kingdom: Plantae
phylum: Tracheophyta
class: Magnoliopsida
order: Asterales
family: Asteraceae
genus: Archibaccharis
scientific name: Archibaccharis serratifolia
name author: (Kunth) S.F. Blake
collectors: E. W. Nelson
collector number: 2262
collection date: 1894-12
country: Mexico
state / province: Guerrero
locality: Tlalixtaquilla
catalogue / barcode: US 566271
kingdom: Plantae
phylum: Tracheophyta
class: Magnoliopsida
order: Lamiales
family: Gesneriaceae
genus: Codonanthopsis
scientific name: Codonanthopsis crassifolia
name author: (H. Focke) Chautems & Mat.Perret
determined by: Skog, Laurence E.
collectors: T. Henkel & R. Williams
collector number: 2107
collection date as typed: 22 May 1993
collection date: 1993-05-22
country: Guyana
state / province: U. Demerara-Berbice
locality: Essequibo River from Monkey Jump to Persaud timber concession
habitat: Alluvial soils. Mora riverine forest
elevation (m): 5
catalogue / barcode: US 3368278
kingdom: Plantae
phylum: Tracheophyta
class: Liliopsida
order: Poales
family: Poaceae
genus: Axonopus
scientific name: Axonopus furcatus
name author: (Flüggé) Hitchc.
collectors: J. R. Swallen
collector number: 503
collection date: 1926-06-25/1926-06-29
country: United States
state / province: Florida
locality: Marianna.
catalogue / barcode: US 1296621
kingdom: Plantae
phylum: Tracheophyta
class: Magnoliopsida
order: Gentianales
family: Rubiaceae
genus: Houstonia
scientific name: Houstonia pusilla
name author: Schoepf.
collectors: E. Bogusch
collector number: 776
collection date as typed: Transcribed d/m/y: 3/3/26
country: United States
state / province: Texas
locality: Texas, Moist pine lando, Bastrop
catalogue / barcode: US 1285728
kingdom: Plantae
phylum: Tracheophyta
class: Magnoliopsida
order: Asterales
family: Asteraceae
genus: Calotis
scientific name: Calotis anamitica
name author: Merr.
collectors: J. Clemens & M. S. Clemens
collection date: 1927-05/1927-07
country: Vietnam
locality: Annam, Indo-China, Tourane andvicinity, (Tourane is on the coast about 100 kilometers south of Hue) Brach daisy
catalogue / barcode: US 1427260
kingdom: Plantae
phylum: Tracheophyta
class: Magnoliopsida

----

## [TASK REQUIREMENTS]
Show each line of the material above that contains the string "locality". Treat case as significant.

## [SOLUTION]
locality: Tlalixtaquilla
locality: Essequibo River from Monkey Jump to Persaud timber concession
locality: Marianna.
locality: Texas, Moist pine lando, Bastrop
locality: Annam, Indo-China, Tourane andvicinity, (Tourane is on the coast about 100 kilometers south of Hue) Brach daisy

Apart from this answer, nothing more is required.